● **Exercise aim**
Write out the part of the newsletter that begins at the words "An Attitude of" and stops after "can you savor?", changing "savor" to "relish" each time it appears.

● **Document segment**
□ □ □ □ □ □ □
LOVE NOTES
Transforming Ordinary into Extraordinary Marriages
Spring 2003

Get Happy: Your Marriage Depends on It

A Special Thank You To all our clients, friends, and audience members who have been in our lives this year. Thank you for giving us the opportunity to live our mission of helping you live lives of greater peace and happiness in your families and the world.

The twin research areas of marital happiness and positive psychology have finally begun to study the questions people have always wanted psychologists to answer:

What is love?
What is happiness?
What impact does personal happiness have upon marriage?
In this newsletter we will apply the exciting research findings about personal happiness to how to keep relationships on the Extraordinary Marriages track. There is an incredible synergy of pursuing a happy satisfying life and a happy marriage at the same time. The happier you are with your life, the better a companion you are for your spouse. Also, as a happy person yourself you won't settle for less than high satisfaction in your marriage. Since a marriage cannot be any happier than the happiness level of the two people, who wants to be the weakest link?

It's a Dog's Life

University of Pennsylvania psychologist, Martin Seligman, came to study happiness through a back door. His early research was on unhappiness - specifically dog unhappiness. He and his colleagues found that dogs who experienced painful electric shocks that they could not modify by any of their actions gave up trying. Even when opportunities to turn off the shocks presented themselves, the dogs just sat there enduring the shocks. It seems that once doggie helpless-ness was learned it could seldom be unlearned until the experi-menters offered therapy for the depressed canines to regain their power.

Seligman called the doggy depression, "learned helplessness," and claimed that it was an analog of human depression. Often depressed humans have trouble using current resources if they have been prevented from being resourceful earlier in life. Soon Seligman studied the opposite question: if people (or dogs) learned to be optimistic earlier in life would that attitude carry over even in tough times? Dogs that could modify the shocks early in their training looked for ways to modify other situations. Seligman called this phenomenon, "learned optimism" and has since applied his research to sales success, mental health, and parenting.

Recommendations:

Managing Moods and Increasing Positive Emotions

A spouse who is preoccupied with negative moods such as anger, crankiness, disappointment, and jealousy is no fun to live with. Happy people take care of themselves. Think of yourself as an instrument of love. How well-tuned is your instrument? Here are some tips for getting more control over your moods.

An Attitude of Gratitude

Happiness researchers have found that when people learn to think and act happier, they actually become happier.

  1. Happy people actually take the time to gratefully savor good moments and success in the present. What good moments in the past week of your marriage can you savor?

  2. Happy people tap into past good moments to help solve problems in the present. What lessons from your past challenges that the two of you have dealt with successfully can you apply to your current challenges?
□ □ □ □ □ □ □
● **Source material**

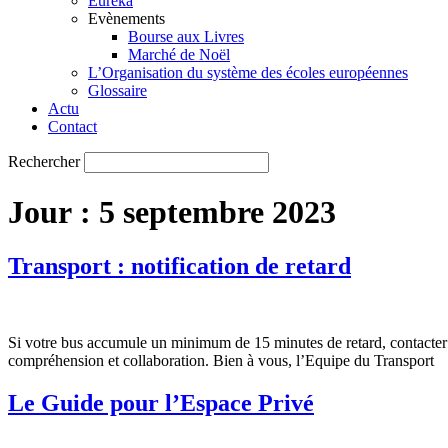
Eureka
Evènements
Bourse aux Livres
Marché de Noël
L’Organisation du système des écoles européennes
Glossaire
Actu
Contact
Rechercher
Jour :
5 septembre 2023
Transport : notification de retard
Si votre bus accumule un minimum de 15 minutes de retard, contact
compréhension et collaboration. Bien à vous, l’Equipe du Transport
Le Guide pour l’Espace Privé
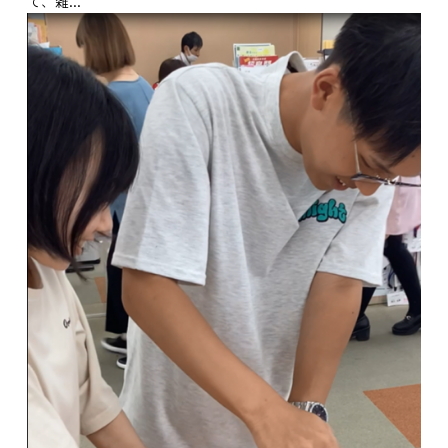
て、雑...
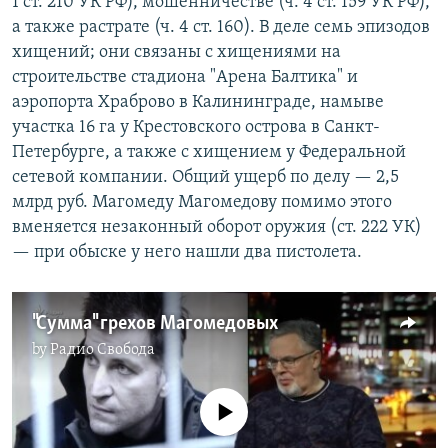
1 ст. 210 УК РФ), мошенничестве (ч. 4 ст. 159 УК РФ),
а также растрате (ч. 4 ст. 160). В деле семь эпизодов
хищений; они связаны с хищениями на
строительстве стадиона "Арена Балтика" и
аэропорта Храброво в Калининграде, намыве
участка 16 га у Крестовского острова в Санкт-
Петербурге, а также с хищением у Федеральной
сетевой компании. Общий ущерб по делу — 2,5
млрд руб. Магомеду Магомедову помимо этого
вменяется незаконный оборот оружия (ст. 222 УК)
— при обыске у него нашли два пистолета.
"Сумма" грехов Магомедовых
by
Радио Свобода
No media source currently available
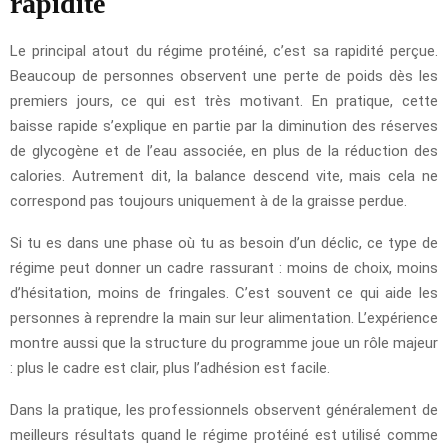
rapidité
Le principal atout du régime protéiné, c’est sa rapidité perçue.
Beaucoup de personnes observent une perte de poids dès les
premiers jours, ce qui est très motivant. En pratique, cette
baisse rapide s’explique en partie par la diminution des réserves
de glycogène et de l’eau associée, en plus de la réduction des
calories. Autrement dit, la balance descend vite, mais cela ne
correspond pas toujours uniquement à de la graisse perdue.
Si tu es dans une phase où tu as besoin d’un déclic, ce type de
régime peut donner un cadre rassurant : moins de choix, moins
d’hésitation, moins de fringales. C’est souvent ce qui aide les
personnes à reprendre la main sur leur alimentation. L’expérience
montre aussi que la structure du programme joue un rôle majeur
: plus le cadre est clair, plus l’adhésion est facile.
Dans la pratique, les professionnels observent généralement de
meilleurs résultats quand le régime protéiné est utilisé comme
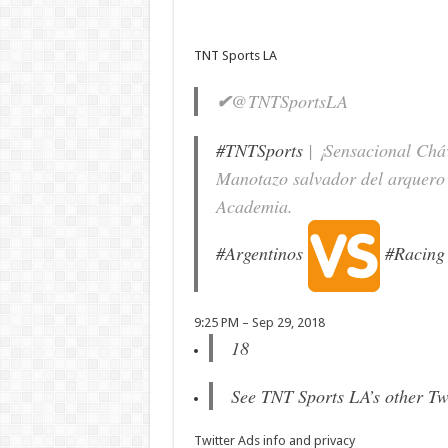
TNT Sports LA
✔
@TNTSportsLA
#
TNTSports
| ¡Sensacional Chá
Manotazo salvador del arquero 
Academia.
#
Argentinos
#
Racing
9:25 PM – Sep 29, 2018
18
See TNT Sports LA’s other Tw
Twitter Ads info and privacy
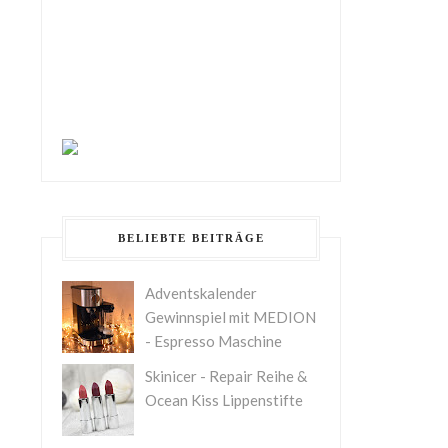
BELIEBTE BEITRÄGE
Adventskalender
Gewinnspiel mit MEDION
- Espresso Maschine
Skinicer - Repair Reihe &
Ocean Kiss Lippenstifte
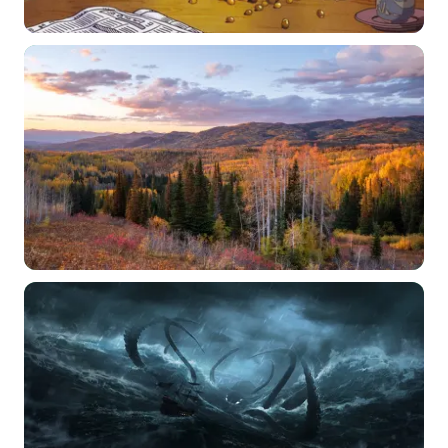
常用标签:
4K壁纸
Bizhi
Gallery
拾光壁纸
HDQwalls
4K
Hd
通用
□ □ □ □ □ □ □
● **Reply to the task**
An Attitude of Gratitude

Happiness researchers have found that when people learn to think and act happier, they actually become happier.

  1. Happy people actually take the time to gratefully relish good moments and success in the present. What good moments in the past week of your marriage can you relish?